FZ Interestingly, Feral Atlas has recently participated in similar exhibitions, such as this year’s Istanbul Biennial and Sharjah Architecture Triennial. It is encouraging to see how art and architecture are shifting its focus towards the Anthropocene, but it also shows how urgent we ought to respond actively in the current era of environmental and ecological crisis. Art has the power to grab people’s attention and encourage them to not turn away from horrible stories that are happening around us. This is the reason why Feral Atlas, as a research project, chose to present itself as a digital, interactive website, and I think exhibitions like the Broken Nature is trying to do the same.
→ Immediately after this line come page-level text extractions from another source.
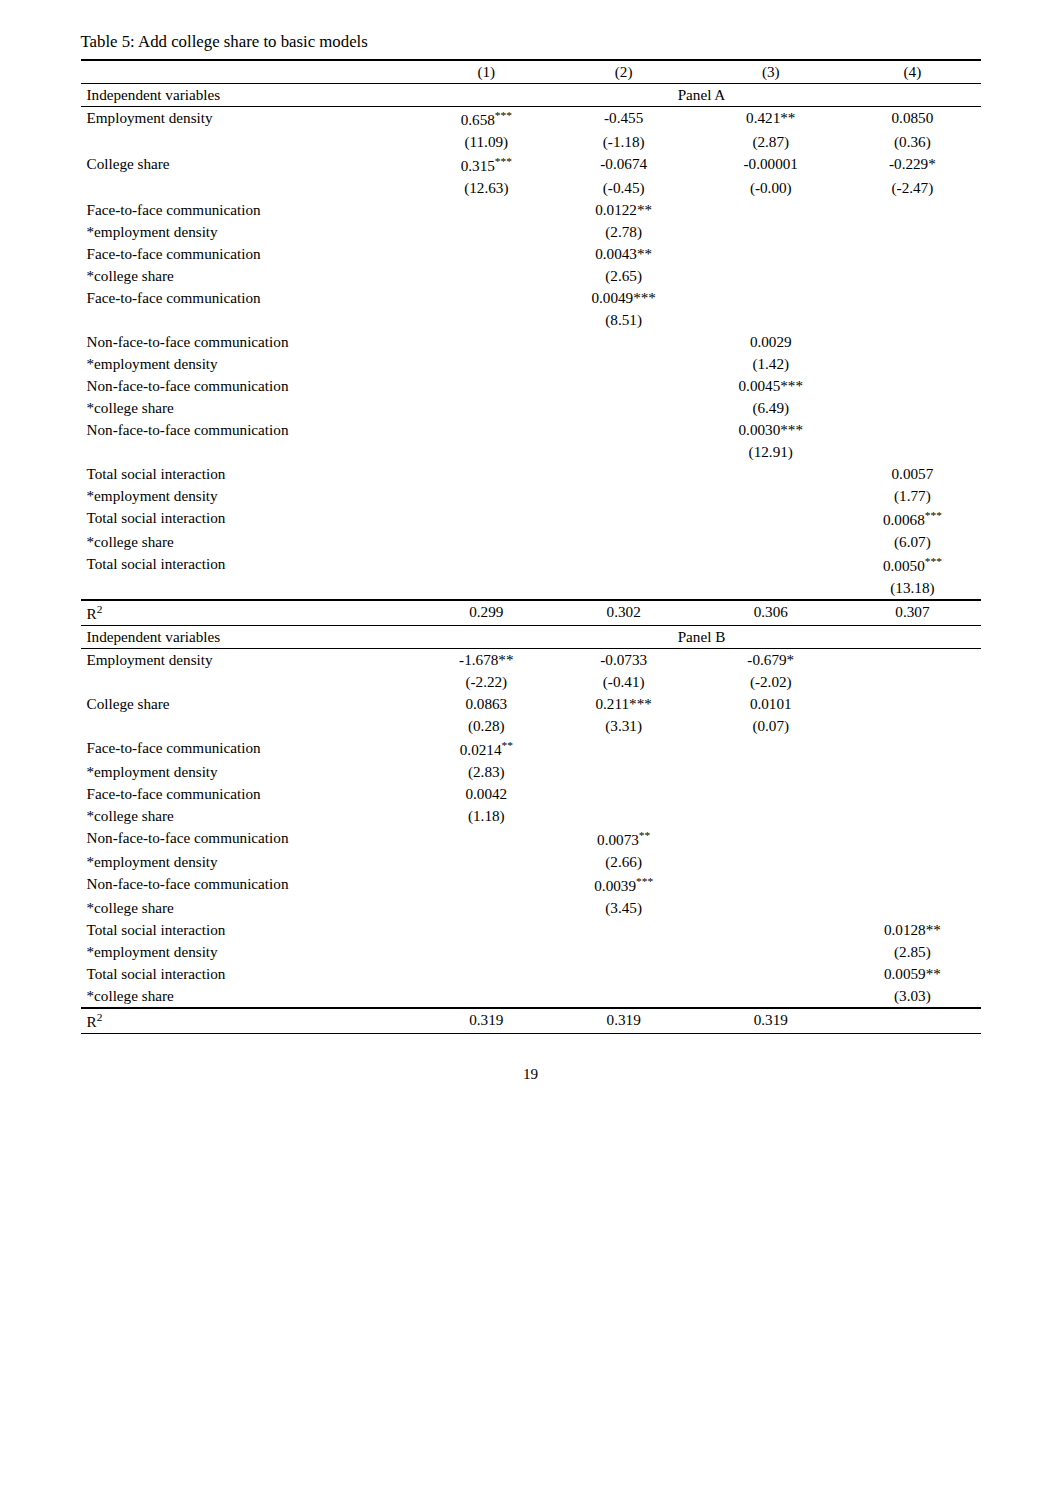Table 5: Add college share to basic models
| | (1) | (2) | (3) | (4) |
| --- | --- | --- | --- | --- |
| Independent variables | Panel A |
| Employment density | 0.658 *** | -0.455 | 0.421** | 0.0850 |
| | (11.09) | (-1.18) | (2.87) | (0.36) |
| College share | 0.315 *** | -0.0674 | -0.00001 | -0.229* |
| | (12.63) | (-0.45) | (-0.00) | (-2.47) |
| Face-to-face communication | | 0.0122** | | |
| *employment density | | (2.78) | | |
| Face-to-face communication | | 0.0043** | | |
| *college share | | (2.65) | | |
| Face-to-face communication | | 0.0049*** | | |
| | | (8.51) | | |
| Non-face-to-face communication | | | 0.0029 | |
| *employment density | | | (1.42) | |
| Non-face-to-face communication | | | 0.0045*** | |
| *college share | | | (6.49) | |
| Non-face-to-face communication | | | 0.0030*** | |
| | | | (12.91) | |
| Total social interaction | | | | 0.0057 |
| *employment density | | | | (1.77) |
| Total social interaction | | | | 0.0068 *** |
| *college share | | | | (6.07) |
| Total social interaction | | | | 0.0050 *** |
| | | | | (13.18) |
| R 2 | 0.299 | 0.302 | 0.306 | 0.307 |
| Independent variables | Panel B |
| Employment density | -1.678** | -0.0733 | -0.679* | |
| | (-2.22) | (-0.41) | (-2.02) | |
| College share | 0.0863 | 0.211*** | 0.0101 | |
| | (0.28) | (3.31) | (0.07) | |
| Face-to-face communication | 0.0214 ** | | | |
| *employment density | (2.83) | | | |
| Face-to-face communication | 0.0042 | | | |
| *college share | (1.18) | | | |
| Non-face-to-face communication | | 0.0073 ** | | |
| *employment density | | (2.66) | | |
| Non-face-to-face communication | | 0.0039 *** | | |
| *college share | | (3.45) | | |
| Total social interaction | | | | 0.0128** |
| *employment density | | | | (2.85) |
| Total social interaction | | | | 0.0059** |
| *college share | | | | (3.03) |
| R 2 | 0.319 | 0.319 | 0.319 | |
19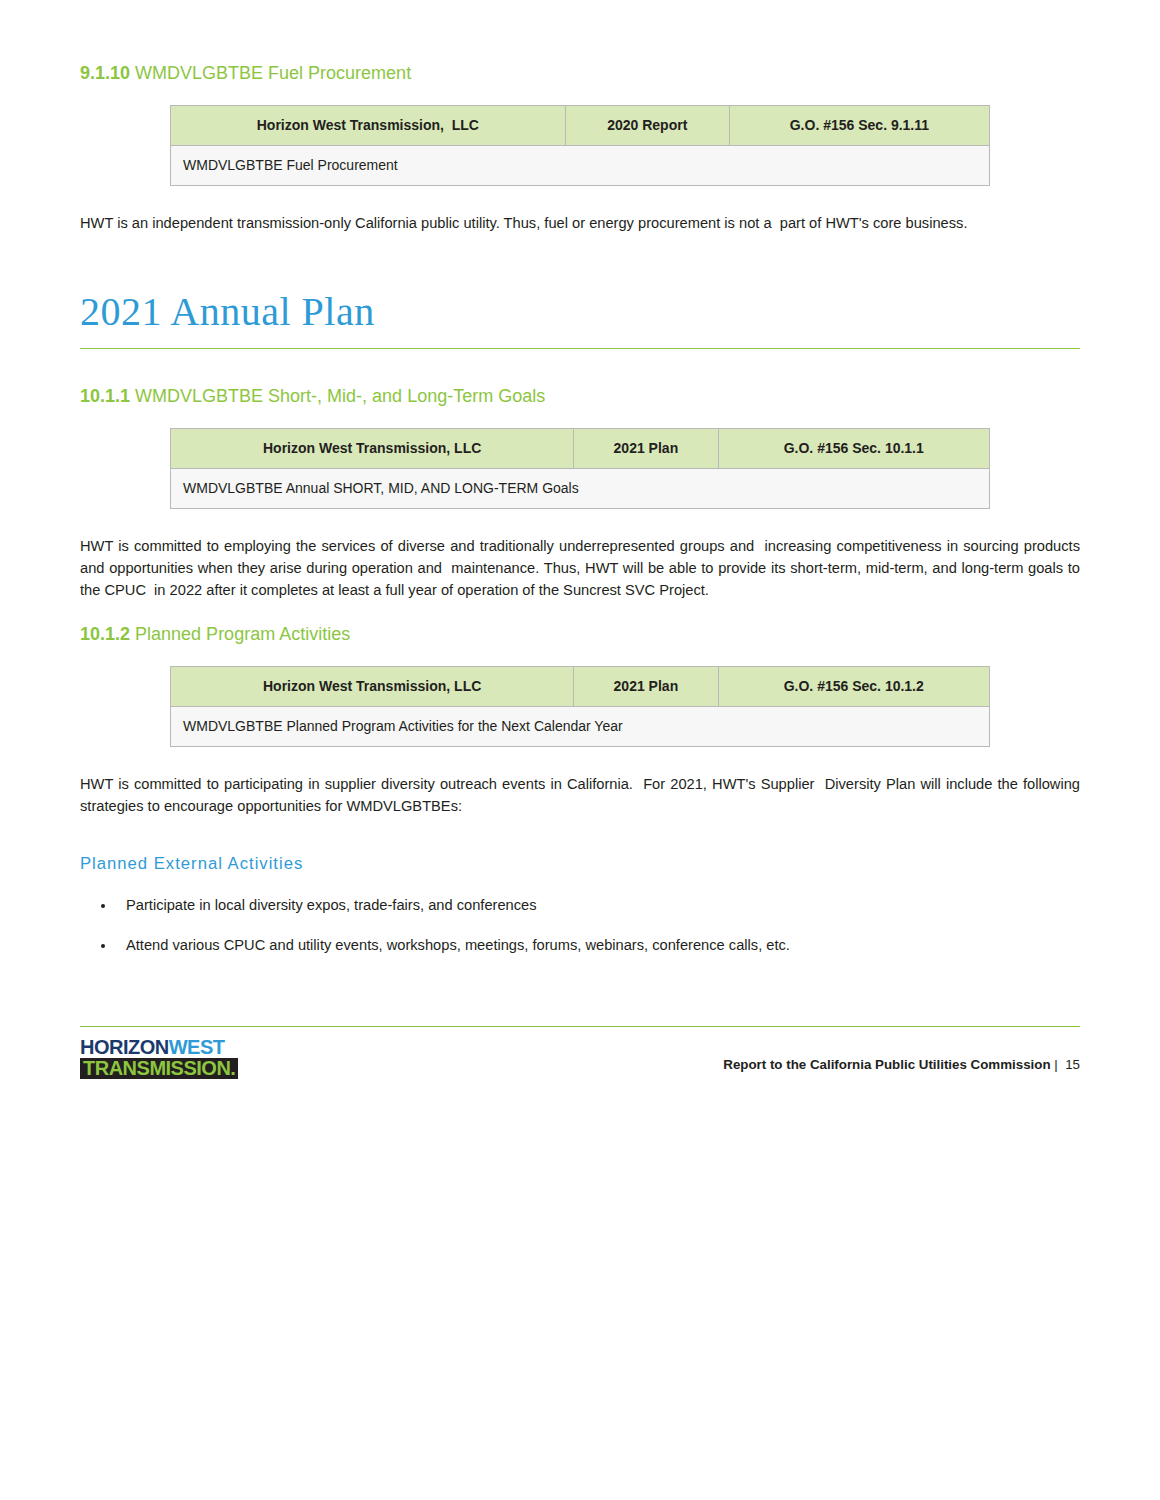9.1.10 WMDVLGBTBE Fuel Procurement
| Horizon West Transmission, LLC | 2020 Report | G.O. #156 Sec. 9.1.11 |
| --- | --- | --- |
| WMDVLGBTBE Fuel Procurement |
HWT is an independent transmission-only California public utility. Thus, fuel or energy procurement is not a part of HWT's core business.
2021 Annual Plan
10.1.1 WMDVLGBTBE Short-, Mid-, and Long-Term Goals
| Horizon West Transmission, LLC | 2021 Plan | G.O. #156 Sec. 10.1.1 |
| --- | --- | --- |
| WMDVLGBTBE Annual SHORT, MID, AND LONG-TERM Goals |
HWT is committed to employing the services of diverse and traditionally underrepresented groups and increasing competitiveness in sourcing products and opportunities when they arise during operation and maintenance. Thus, HWT will be able to provide its short-term, mid-term, and long-term goals to the CPUC in 2022 after it completes at least a full year of operation of the Suncrest SVC Project.
10.1.2 Planned Program Activities
| Horizon West Transmission, LLC | 2021 Plan | G.O. #156 Sec. 10.1.2 |
| --- | --- | --- |
| WMDVLGBTBE Planned Program Activities for the Next Calendar Year |
HWT is committed to participating in supplier diversity outreach events in California. For 2021, HWT's Supplier Diversity Plan will include the following strategies to encourage opportunities for WMDVLGBTBEs:
Planned External Activities
Participate in local diversity expos, trade-fairs, and conferences
Attend various CPUC and utility events, workshops, meetings, forums, webinars, conference calls, etc.
HORIZON WEST
TRANSMISSION.
Report to the California Public Utilities Commission | 15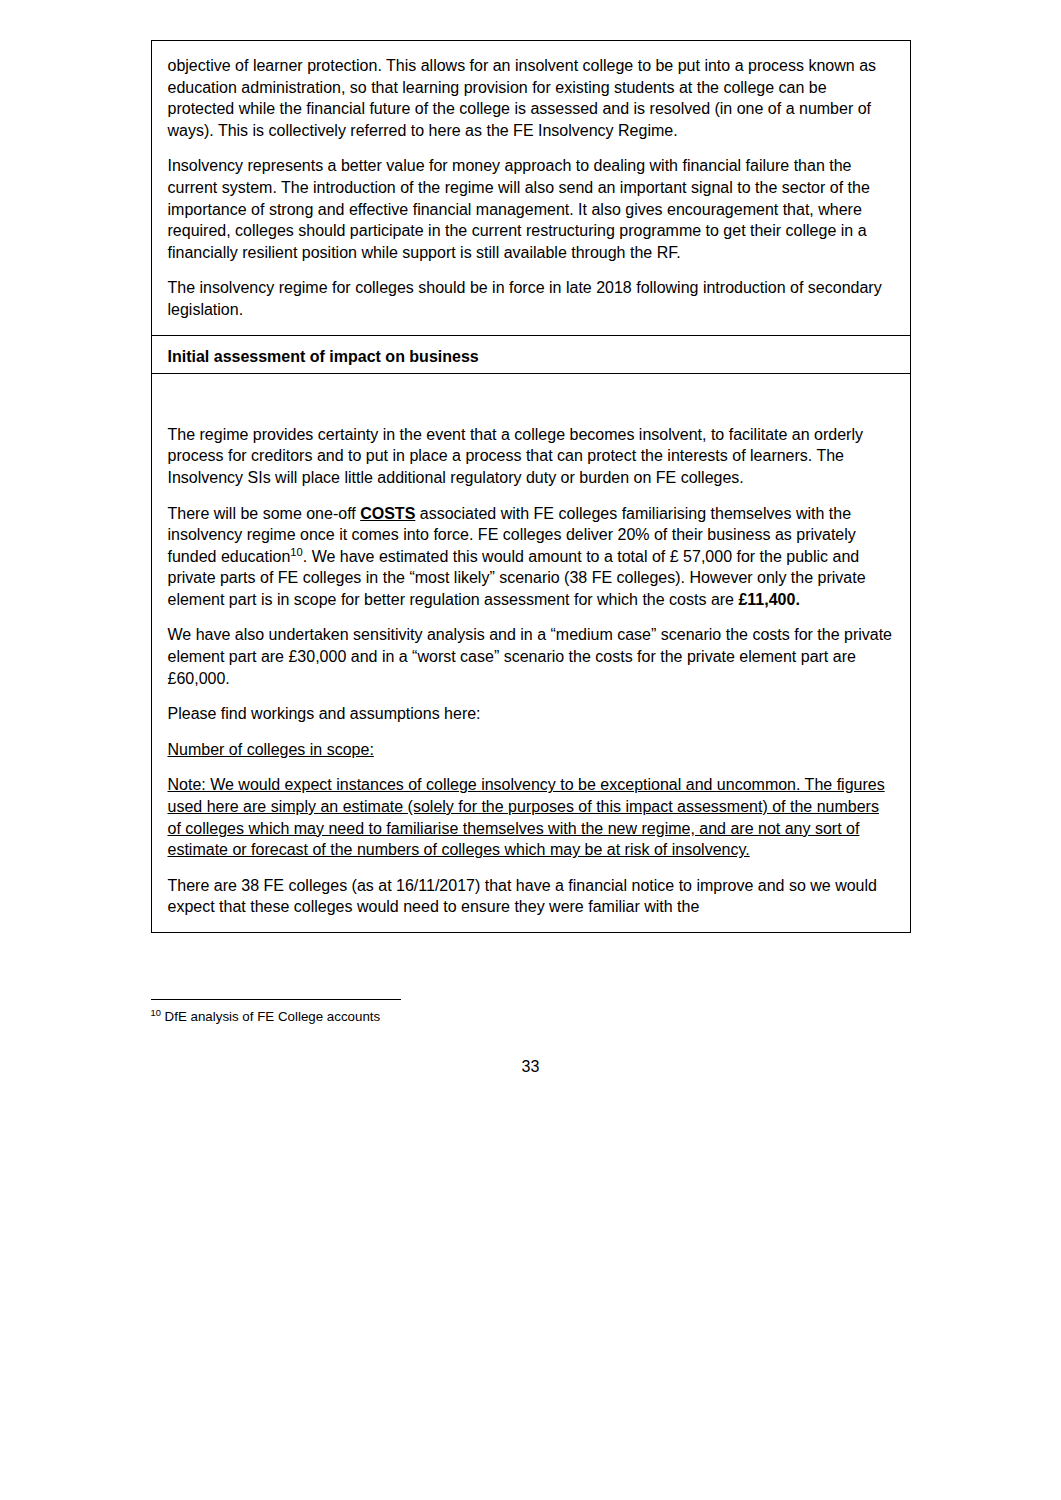objective of learner protection. This allows for an insolvent college to be put into a process known as education administration, so that learning provision for existing students at the college can be protected while the financial future of the college is assessed and is resolved (in one of a number of ways). This is collectively referred to here as the FE Insolvency Regime.
Insolvency represents a better value for money approach to dealing with financial failure than the current system. The introduction of the regime will also send an important signal to the sector of the importance of strong and effective financial management. It also gives encouragement that, where required, colleges should participate in the current restructuring programme to get their college in a financially resilient position while support is still available through the RF.
The insolvency regime for colleges should be in force in late 2018 following introduction of secondary legislation.
Initial assessment of impact on business
The regime provides certainty in the event that a college becomes insolvent, to facilitate an orderly process for creditors and to put in place a process that can protect the interests of learners. The Insolvency SIs will place little additional regulatory duty or burden on FE colleges.
There will be some one-off COSTS associated with FE colleges familiarising themselves with the insolvency regime once it comes into force. FE colleges deliver 20% of their business as privately funded education10. We have estimated this would amount to a total of £ 57,000 for the public and private parts of FE colleges in the “most likely” scenario (38 FE colleges). However only the private element part is in scope for better regulation assessment for which the costs are £11,400.
We have also undertaken sensitivity analysis and in a “medium case” scenario the costs for the private element part are £30,000 and in a “worst case” scenario the costs for the private element part are £60,000.
Please find workings and assumptions here:
Number of colleges in scope:
Note: We would expect instances of college insolvency to be exceptional and uncommon. The figures used here are simply an estimate (solely for the purposes of this impact assessment) of the numbers of colleges which may need to familiarise themselves with the new regime, and are not any sort of estimate or forecast of the numbers of colleges which may be at risk of insolvency.
There are 38 FE colleges (as at 16/11/2017) that have a financial notice to improve and so we would expect that these colleges would need to ensure they were familiar with the
10 DfE analysis of FE College accounts
33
KOOZ Where do you see the relationship between architecture and the natural environment developing?
FZ To me, it is important for architects to look back and study the way our ancestors built, lived and interacted with nature. Some indigenous architecture and farming techniques have proven to be extremely intelligent and efficient, and there is no reason why we cannot re-apply them in a modern context. There should also be more architectural projects emphasizing non-humans.
KOOZ What is for you the architect's most important tool?
FZ Mapping. It shows a critical thought process and links the obvious with the unseen. It also provides an important analytic foundation for design interventions to emerge.
Bio
Feifei Zhou graduated in architecture from the Royal College of Art, London, in 2018, receiving the Dean’s Prize. Her research and design work focuses on ecological and cultural preservation through architectural interventions. She is currently a guest researcher at AURA: Aarhus University Research on the Anthropocene, working on a digital publication entitled Feral Atlas, the More-than-Human Anthropocene.